Third, it is questionable whether the “product of nature” cases such as American Fruit Growers are still good law, especially in view of SCOTUS’s ruling in Diamond v. Chakrabarty. In American Fruit Growers, SCOTUS ruled that fruit impregnated with borax was not a “manufacture.” As my article pointed out, that ruling appears to be bizarre based even on the definition of “manufacture” used in American Fruit Growers. In fact, later cases (including Diamond v. Chakrabarty) have cast the decision in American Fruit Growers (rightly so in my opinion) into oblivion. Accordingly, Judge Sweet’s statement that the “clear line of [SCOTUS] precedent and accompanying lower court authorities, stretching from American Wood-Paper through to [Chakrabarty v. Diamond], establishes that purification of a product of nature, without more, cannot transform it into patentable subject matter” simply won’t stand up under critical scrutiny.
What is most alarming about Judge Sweet’s opinion is his characterization (or more appropriately mischaracterization) of the CCPA’s Bergy case. Judge Sweet makes numerous quotes from Judge Rich’s opinion in Bergy on how 35 U.S.C. § 101 should be interpreted. But what Judge Sweet neglects to point out is that Judge Rich ruled in Bergy that a biologically pure culture was deemed to be patent-eligible under 35 U.S.C. § 101. Why did Judge Sweet neglect to point out this highly relevant fact? Instead, if the holding in Bergy is considered in appropriate context, it supports Myriad’s “isolated” BRCA1 and BRCA2 gene sequences as being at least patent-eligible under 35 U.S.C. § 101 because they don’t exist in nature and cannot exist without significant human intervention.

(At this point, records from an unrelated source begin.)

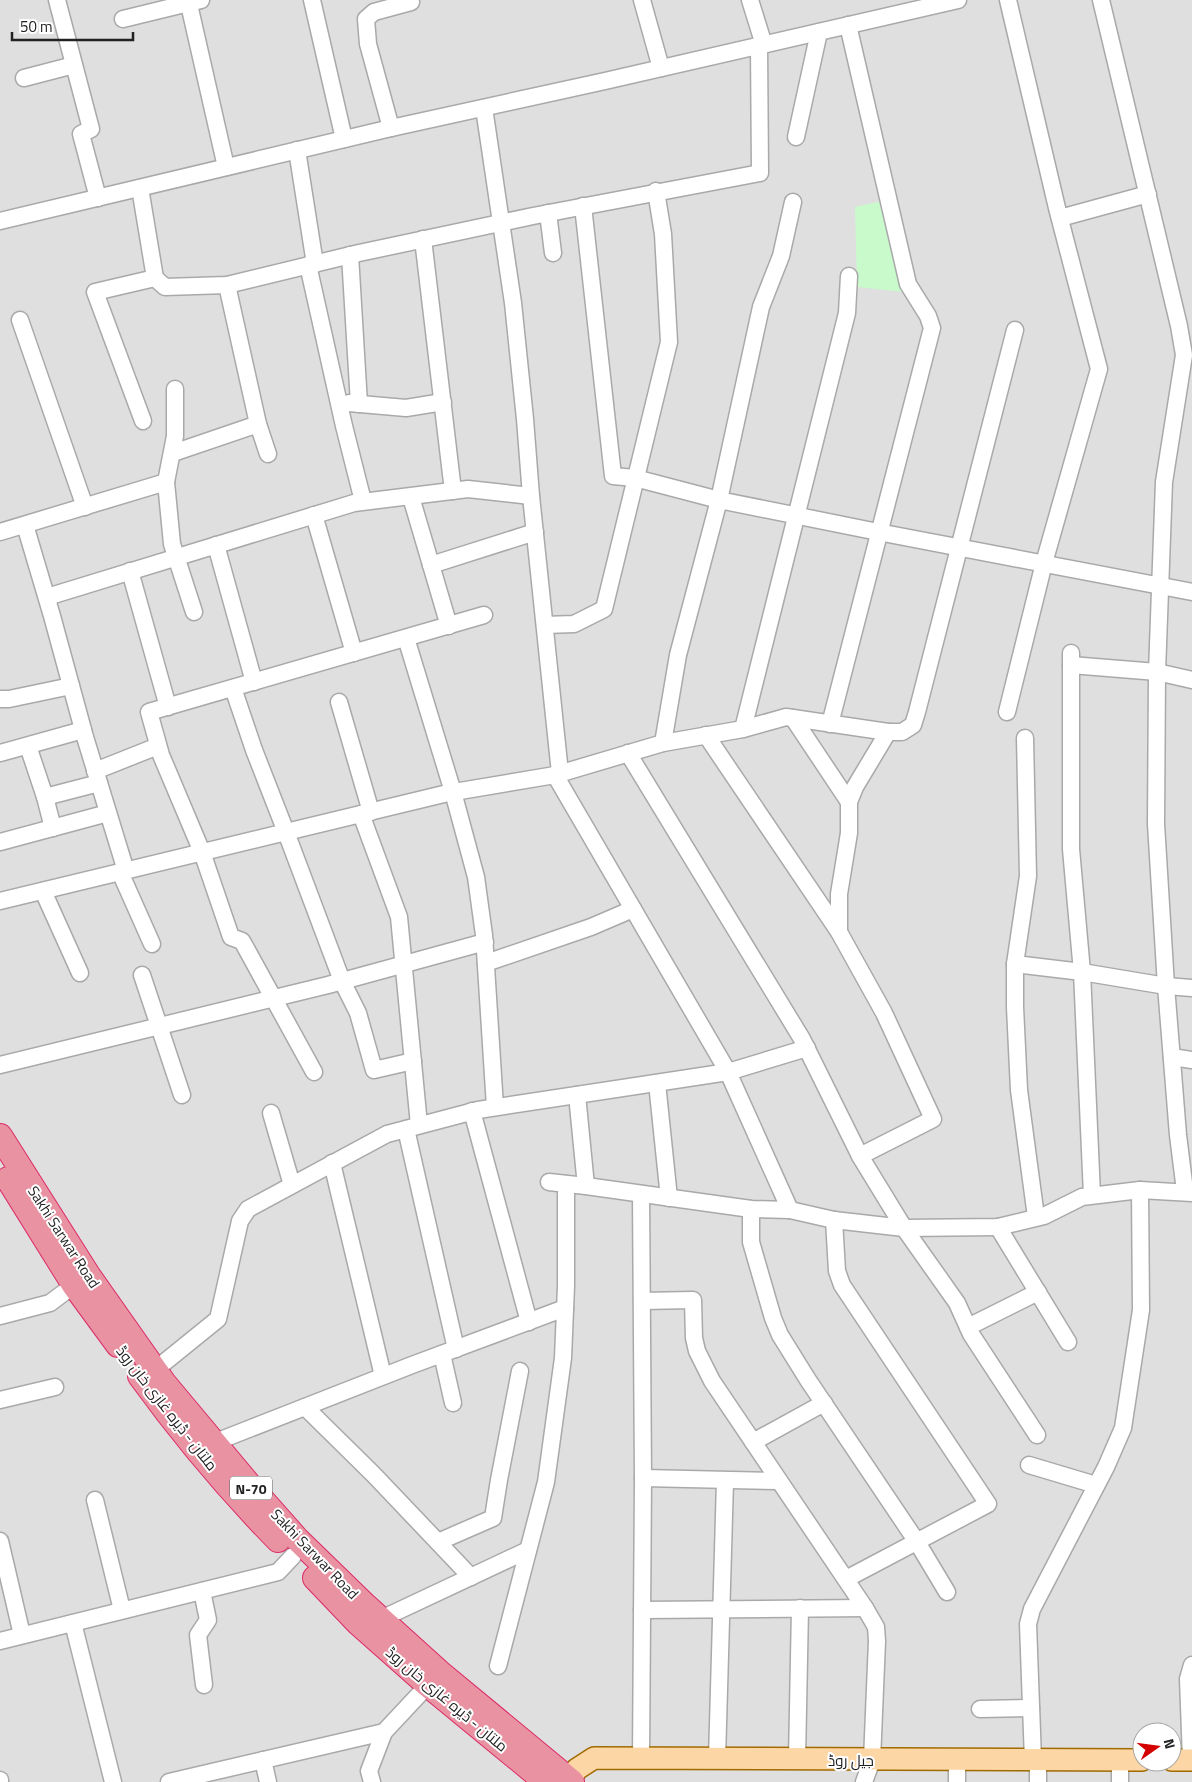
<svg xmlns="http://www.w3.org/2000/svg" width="1192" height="1782" font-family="'Titillium Web',Cairo,sans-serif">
	<rect width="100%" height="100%" fill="#f2efe9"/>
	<path fill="#e0dfdf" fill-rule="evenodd" d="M0,0H1192V1782H0ZM1142,1732H1172V1762H1142Z"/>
	<path fill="#c8facc" d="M882,201L904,292L857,287L855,207Z"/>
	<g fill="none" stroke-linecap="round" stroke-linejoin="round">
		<g stroke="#a9a9a9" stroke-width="19">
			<g id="minor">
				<path d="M57,0L91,129L81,134L98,198"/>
				<path d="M188,0L226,167"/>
				<path d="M312,0L344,139"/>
				<path d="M642,0L661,68"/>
				<path d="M750,0L764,45"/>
				<path d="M1101,0L1179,326L1184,355L1164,482L1157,672L1156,824L1166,986L1178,1135L1185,1191"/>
				<path d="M123,19L201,0"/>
				<path d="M24,78L74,65"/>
				<path d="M484,108L513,303L525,419L531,496L560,773"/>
				<path d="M391,128L368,44L366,19L374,12L411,2"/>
				<path d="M796,137L819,32"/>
				<path d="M297,150L315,264"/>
				<path d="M140,188L155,278L165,287L227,285L359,253L533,216L760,173L759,46"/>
				<path d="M583,206L613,476L635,478L719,500L878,532L1192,592"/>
				<path d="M548,213L553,253"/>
				<path d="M1060,218L1148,194"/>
				<path d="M0,221L391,128L605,81L958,0"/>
				<path d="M423,239L453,491"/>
				<path d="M350,255L359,404"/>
				<path d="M308,265L344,426L363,501"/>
				<path d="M227,285L258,424L268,454"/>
				<path d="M20,320L85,507"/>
				<path d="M175,389V436L166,482L172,544L194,612"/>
				<path d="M349,403L406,408L443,402"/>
				<path d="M143,421L95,292L155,278"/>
				<path d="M173,453L258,424"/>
				<path d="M411,497L449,626"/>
				<path d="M314,515L354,653"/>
				<path d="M25,525L52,616L85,737L126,871"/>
				<path d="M0,532L166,482"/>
				<path d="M216,545L254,682"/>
				<path d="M431,565L535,532"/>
				<path d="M130,571L168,707"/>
				<path d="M47,597L354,503L468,489L531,496"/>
				<path d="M545,625L574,624L604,609L669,342L663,234L656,191"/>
				<path d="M406,638L453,792L476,877L484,935L495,1107"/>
				<path d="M1071,653V849L1082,972L1092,1195"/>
				<path d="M1071,665L1157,672L1192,680"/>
				<path d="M233,688L254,750L286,832L342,981L358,1013L374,1070L413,1061"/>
				<path d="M0,699H9L71,686"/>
				<path d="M339,702L371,812"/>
				<path d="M1007,712L1044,563L1099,369L1057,208L1008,0"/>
				<path d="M793,718L849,802"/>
				<path d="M830,724L932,328L928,316L908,284L848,25"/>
				<path d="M743,729L847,313L849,276"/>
				<path d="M706,735L839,932L884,1013L933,1119L860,1156"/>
				<path d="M1025,738L1028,876L1015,964V1007L1019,1090L1036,1217"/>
				<path d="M663,743L678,655L719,500L761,307L781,256L793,202"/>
				<path d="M28,746L45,797L53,828"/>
				<path d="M0,753L83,730"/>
				<path d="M628,753L802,1039L860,1156L904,1228L957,1303L971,1334L1037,1435"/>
				<path d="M95,771L158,746"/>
				<path d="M555,775L728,1072L790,1210"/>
				<path d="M45,797L99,783"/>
				<path d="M361,814L399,917L419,1125"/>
				<path d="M0,842L108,813"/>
				<path d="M120,872L152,944"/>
				<path d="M43,891L80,973"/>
				<path d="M0,901L448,793L555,775L663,743L743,729L786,717L888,732H902L913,725L917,712L1015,330"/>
				<path d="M839,932V894L849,833V802L855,787L888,732"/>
				<path d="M486,963L591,927L633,909"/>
				<path d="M1015,964L1082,972L1166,986L1192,988"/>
				<path d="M142,975L182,1095"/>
				<path d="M1172,1057L1192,1060"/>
				<path d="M0,1065L328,985L485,942"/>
				<path d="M314,1072L242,941L231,937L202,852L161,755L149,712L484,615"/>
				<path d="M657,1083L669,1198"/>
				<path d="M577,1095L586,1186"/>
				<path d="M472,1111L529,1322"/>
				<path d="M271,1113L292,1185"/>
				<path d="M406,1129L456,1349"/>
				<path d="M332,1163L383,1376"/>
				<path d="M549,1182L586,1186L751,1209L790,1210L834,1220L904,1228L998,1227L1044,1216L1082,1197L1140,1190L1192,1193"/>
				<path d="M641,1194L643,1478L641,1759"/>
				<path d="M751,1209V1242L773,1318L780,1335L808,1380L917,1542L947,1592"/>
				<path d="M834,1220L837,1271L842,1285L988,1504L846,1579"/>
				<path d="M998,1227L1068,1342"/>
				<path d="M642,1301L693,1300L694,1338L697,1351L712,1381L865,1608L876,1627L877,1641L872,1760L864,1782"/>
				<path d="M0,1316L50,1303L74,1285"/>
				<path d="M968,1327L1038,1292"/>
				<path d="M442,1354L453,1403"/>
				<path d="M155,1370L218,1319L240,1221L248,1209L387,1134L478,1110L728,1072L807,1048"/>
				<path d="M0,1400L55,1387"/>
				<path d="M305,1407L374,1475L471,1577"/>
				<path d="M753,1442L824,1403"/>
				<path d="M213,1443L412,1365L565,1308"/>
				<path d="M1029,1465L1096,1485"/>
				<path d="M643,1478L779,1481"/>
				<path d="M95,1500L122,1610"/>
				<path d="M0,1541L22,1635"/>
				<path d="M438,1542L493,1518L499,1480L520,1371"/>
				<path d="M202,1591L208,1620L198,1635L204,1685"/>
				<path d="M642,1610L865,1608"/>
				<path d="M381,1619L528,1550"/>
				<path d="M73,1623L113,1782"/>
				<path d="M0,1641L278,1572L293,1556"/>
				<path d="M498,1666L546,1482L563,1358L566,1286V1184"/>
				<path d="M980,1709L1031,1708"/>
				<path d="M717,1759L725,1481"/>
				<path d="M797,1759L800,1608"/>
				<path d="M263,1760L268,1782"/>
				<path d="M957,1760V1782"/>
				<path d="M1033,1760L1028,1624L1032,1609L1106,1467L1123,1428L1141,1310L1140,1190"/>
				<path d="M1038,1760V1782"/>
				<path d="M1120,1760V1782"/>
				<path d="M1191,1760L1188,1679L1192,1665"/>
				<path d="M0,1780V1782"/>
				<path d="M169,1782L384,1732"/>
				<path d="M372,1782L369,1771L384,1732L428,1685"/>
			</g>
		</g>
		<g stroke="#a06b00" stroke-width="24">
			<g id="major">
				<path d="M1172,1760H1192"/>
				<path d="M569,1780L577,1769L594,1758L1142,1760"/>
			</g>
		</g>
		<g stroke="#dc2a67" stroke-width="26">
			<g id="highway">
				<path d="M0,1136L88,1275L164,1383L251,1487L297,1539L366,1606L439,1672L572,1782"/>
				<path d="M8,1179L74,1285L118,1345"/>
				<path d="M140,1376C182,1434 228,1489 278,1540"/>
				<path d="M315,1578L358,1623L428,1685L546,1782"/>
			</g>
		</g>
		<use href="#minor" stroke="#fff" stroke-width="16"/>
		<use href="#major" stroke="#fcd6a4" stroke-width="21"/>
		<use href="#highway" stroke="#e892a2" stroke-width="24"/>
	</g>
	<g text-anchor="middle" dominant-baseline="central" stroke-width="4" stroke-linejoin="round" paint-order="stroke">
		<rect fill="#fff" stroke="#646464" stroke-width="1" x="230" y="1476.5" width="42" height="23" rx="4"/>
		<g font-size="14" font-weight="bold" fill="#222">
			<text x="251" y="1488">N-70</text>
		</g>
		<g font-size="15" fill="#222" stroke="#fff">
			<text transform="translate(64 1237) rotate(57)">Sakhi Sarwar Road</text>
			<text transform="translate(167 1408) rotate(52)">ملتان - ڈیرہ غازی خان روڈ</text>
			<text transform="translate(315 1554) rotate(46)">Sakhi Sarwar Road</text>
			<text transform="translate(447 1699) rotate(40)">ملتان - ڈیرہ غازی خان روڈ</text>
			<text x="851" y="1760">جیل روڈ</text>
		</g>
	</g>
	<g transform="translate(1157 1747) rotate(76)"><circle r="24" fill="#ffffff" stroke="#a7a7a7"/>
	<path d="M0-4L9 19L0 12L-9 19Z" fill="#d40000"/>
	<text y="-8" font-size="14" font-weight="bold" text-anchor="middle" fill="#222222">N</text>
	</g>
	<path d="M12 32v8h121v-8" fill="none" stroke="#222222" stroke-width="2.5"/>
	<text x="20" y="32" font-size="15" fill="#222222" stroke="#ffffff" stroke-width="4" paint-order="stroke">50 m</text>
</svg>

What takes Judge Sweet’s opinion from the sublime to the surreal is his ill-advised reliance upon the “machine or transformation” test from Bilski to invalidate Myriad’s method claims using this BRCA1 and BRCA2 gene sequence technology. In fact, Judge Sweet’s reasoning for distinguishing the Prometheus case makes even more glaring the problems in trying to apply the “machine or transformation” test from Bilski to medical diagnostic technologies such as those encompassed by Myriad’s method claims. See CAFC: Method for Calibrating Drug Dosage Is Transformative where I point out how “Judge Lourie’s opinion in Prometheus is clear evidence of how tortuous it is to apply the Bilski machine or transformation’ test objectively to drug dosage calibration methods like those in Prometheus.” That Judge Sweet would even rely so heavily on the Bilski test which is likely to be overturned by SCOTUS (and replaced with who knows what “test”) to invalidate Myriad’s method claims doesn’t seem very wise (or prudent) to me.

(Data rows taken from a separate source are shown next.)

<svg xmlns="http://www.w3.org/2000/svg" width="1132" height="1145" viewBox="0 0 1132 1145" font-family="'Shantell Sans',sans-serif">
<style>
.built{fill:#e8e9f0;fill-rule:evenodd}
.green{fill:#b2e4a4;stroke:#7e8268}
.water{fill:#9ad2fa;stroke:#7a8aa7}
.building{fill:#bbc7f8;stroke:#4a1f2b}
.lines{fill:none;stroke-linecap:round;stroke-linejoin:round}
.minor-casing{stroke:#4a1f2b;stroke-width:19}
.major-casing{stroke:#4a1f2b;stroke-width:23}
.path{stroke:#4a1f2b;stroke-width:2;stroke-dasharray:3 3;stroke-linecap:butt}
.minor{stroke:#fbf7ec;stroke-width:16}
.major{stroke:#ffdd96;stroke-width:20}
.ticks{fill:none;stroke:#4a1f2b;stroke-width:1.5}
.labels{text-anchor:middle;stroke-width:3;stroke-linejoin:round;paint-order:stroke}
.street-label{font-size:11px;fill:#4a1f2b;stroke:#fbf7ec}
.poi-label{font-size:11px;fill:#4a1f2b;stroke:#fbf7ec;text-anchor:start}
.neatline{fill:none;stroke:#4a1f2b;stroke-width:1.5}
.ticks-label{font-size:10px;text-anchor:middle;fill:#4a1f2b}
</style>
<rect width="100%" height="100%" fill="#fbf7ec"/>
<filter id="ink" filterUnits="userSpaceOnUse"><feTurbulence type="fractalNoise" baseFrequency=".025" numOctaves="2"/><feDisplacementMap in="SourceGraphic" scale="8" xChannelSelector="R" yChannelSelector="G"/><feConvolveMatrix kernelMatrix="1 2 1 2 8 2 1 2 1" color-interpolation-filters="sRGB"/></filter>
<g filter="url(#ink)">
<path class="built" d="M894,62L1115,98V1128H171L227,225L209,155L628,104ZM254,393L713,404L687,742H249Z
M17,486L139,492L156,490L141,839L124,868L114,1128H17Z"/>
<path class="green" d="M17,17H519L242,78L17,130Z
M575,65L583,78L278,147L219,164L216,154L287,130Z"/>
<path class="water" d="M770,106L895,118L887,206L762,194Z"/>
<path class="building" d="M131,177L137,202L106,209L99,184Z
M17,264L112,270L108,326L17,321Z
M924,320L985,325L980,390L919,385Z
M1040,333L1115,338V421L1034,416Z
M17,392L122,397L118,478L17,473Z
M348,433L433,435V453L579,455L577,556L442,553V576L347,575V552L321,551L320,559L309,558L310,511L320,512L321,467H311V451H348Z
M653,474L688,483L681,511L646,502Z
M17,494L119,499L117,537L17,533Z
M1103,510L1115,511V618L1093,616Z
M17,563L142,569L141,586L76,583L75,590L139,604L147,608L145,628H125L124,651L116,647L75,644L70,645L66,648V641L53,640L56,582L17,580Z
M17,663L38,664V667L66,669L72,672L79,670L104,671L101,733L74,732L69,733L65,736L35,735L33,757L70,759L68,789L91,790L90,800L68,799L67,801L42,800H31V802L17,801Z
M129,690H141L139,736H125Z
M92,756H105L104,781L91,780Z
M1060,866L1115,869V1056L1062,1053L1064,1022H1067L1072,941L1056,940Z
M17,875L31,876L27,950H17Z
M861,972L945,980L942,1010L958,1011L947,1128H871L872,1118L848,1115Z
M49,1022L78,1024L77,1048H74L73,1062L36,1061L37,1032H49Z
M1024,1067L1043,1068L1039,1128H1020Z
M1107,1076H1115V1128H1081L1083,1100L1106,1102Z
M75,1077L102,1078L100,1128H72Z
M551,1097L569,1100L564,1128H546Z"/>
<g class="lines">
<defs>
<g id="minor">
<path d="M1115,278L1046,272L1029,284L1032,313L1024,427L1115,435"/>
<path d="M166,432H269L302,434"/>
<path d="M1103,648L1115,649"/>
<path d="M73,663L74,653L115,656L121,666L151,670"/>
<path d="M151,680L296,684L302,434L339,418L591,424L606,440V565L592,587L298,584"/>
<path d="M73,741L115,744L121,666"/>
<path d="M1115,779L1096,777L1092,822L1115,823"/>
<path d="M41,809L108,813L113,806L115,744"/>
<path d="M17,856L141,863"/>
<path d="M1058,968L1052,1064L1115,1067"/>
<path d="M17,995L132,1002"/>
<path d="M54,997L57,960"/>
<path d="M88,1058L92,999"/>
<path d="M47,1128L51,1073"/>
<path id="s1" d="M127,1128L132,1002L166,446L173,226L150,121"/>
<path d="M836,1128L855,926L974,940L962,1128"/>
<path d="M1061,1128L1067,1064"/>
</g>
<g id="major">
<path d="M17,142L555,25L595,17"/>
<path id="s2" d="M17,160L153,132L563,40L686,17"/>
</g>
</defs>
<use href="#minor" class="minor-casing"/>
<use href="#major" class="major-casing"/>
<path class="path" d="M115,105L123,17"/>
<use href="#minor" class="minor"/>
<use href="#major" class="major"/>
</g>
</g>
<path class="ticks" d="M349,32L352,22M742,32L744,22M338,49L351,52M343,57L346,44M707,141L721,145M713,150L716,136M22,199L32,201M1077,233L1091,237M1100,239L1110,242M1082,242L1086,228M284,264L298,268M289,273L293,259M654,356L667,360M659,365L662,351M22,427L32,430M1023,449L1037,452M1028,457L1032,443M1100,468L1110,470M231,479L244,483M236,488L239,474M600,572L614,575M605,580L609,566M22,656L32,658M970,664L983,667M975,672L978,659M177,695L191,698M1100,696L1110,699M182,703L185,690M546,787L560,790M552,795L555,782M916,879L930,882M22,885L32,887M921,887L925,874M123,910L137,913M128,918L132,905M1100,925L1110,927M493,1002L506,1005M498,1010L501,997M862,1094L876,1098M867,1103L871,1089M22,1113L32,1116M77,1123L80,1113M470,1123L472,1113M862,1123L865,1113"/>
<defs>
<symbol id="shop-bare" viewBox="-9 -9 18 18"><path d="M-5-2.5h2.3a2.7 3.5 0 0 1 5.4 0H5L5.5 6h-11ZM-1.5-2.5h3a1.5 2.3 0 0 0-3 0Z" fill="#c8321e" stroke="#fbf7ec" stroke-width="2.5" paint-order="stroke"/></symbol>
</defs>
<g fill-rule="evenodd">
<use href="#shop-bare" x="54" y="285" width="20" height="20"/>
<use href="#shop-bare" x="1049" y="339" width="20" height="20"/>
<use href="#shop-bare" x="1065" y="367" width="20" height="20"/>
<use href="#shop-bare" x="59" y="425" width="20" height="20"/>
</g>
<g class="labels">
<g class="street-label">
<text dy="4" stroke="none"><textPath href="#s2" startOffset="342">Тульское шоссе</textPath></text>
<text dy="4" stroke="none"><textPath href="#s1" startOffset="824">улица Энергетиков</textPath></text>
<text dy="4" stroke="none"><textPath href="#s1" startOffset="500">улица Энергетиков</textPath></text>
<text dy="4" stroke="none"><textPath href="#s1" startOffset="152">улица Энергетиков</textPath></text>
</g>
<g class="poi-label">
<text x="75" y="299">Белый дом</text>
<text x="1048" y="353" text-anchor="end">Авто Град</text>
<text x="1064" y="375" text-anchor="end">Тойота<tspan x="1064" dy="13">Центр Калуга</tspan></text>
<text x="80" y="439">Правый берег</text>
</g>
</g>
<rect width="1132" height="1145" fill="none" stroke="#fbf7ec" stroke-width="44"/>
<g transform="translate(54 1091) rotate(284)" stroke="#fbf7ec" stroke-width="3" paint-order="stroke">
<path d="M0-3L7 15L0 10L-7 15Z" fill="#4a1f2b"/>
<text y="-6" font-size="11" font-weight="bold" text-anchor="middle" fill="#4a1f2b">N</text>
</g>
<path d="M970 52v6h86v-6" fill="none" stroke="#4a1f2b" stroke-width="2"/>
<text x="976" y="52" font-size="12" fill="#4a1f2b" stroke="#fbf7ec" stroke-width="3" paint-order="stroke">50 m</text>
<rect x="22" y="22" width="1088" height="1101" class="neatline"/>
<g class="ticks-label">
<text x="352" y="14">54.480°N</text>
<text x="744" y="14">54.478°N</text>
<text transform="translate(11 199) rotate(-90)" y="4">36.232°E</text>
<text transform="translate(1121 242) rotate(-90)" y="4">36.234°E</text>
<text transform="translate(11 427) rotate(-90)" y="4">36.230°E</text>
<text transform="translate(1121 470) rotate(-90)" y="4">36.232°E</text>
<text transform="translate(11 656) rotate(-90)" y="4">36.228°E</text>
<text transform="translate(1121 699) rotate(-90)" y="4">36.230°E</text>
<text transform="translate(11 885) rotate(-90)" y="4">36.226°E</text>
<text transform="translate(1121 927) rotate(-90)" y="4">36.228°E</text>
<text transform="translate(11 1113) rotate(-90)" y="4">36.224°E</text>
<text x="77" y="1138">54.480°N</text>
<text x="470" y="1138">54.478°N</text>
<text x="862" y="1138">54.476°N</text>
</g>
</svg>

In the end, it is my considered opinion that Judge Sweet knew the result he wanted to reach (i.e., invalidate Myriad’s patents), and simply cobbled together a justification for it. (Treating the claims in Myriad’s patents are a “lawyer’s trick” also doesn’t suggest impartiality.) If nothing else, there is enough of a dispute about the essential facts needed to reach Judge Sweet’s conclusion to deny the plaintiff’s motion for summary judgment of invalidity based on 35 U.S.C. § 101. That Judge Sweet needed to spend 152 pages trying to justify his grant of plaintiff’s motion for summary judgment speaks volumes about why this grant was inappropriate.
But then, that’s my opinion. Even so, I do hope the Federal Circuit thoroughly trounces Judge Sweet’s opinion. It’s “bad law” based on “badly distorted facts,” as my article of 30 years past shows. Just the holdings in Bergy and Diamond v. Chakrabarty alone should be enough to overturn this misguided ruling in AMP.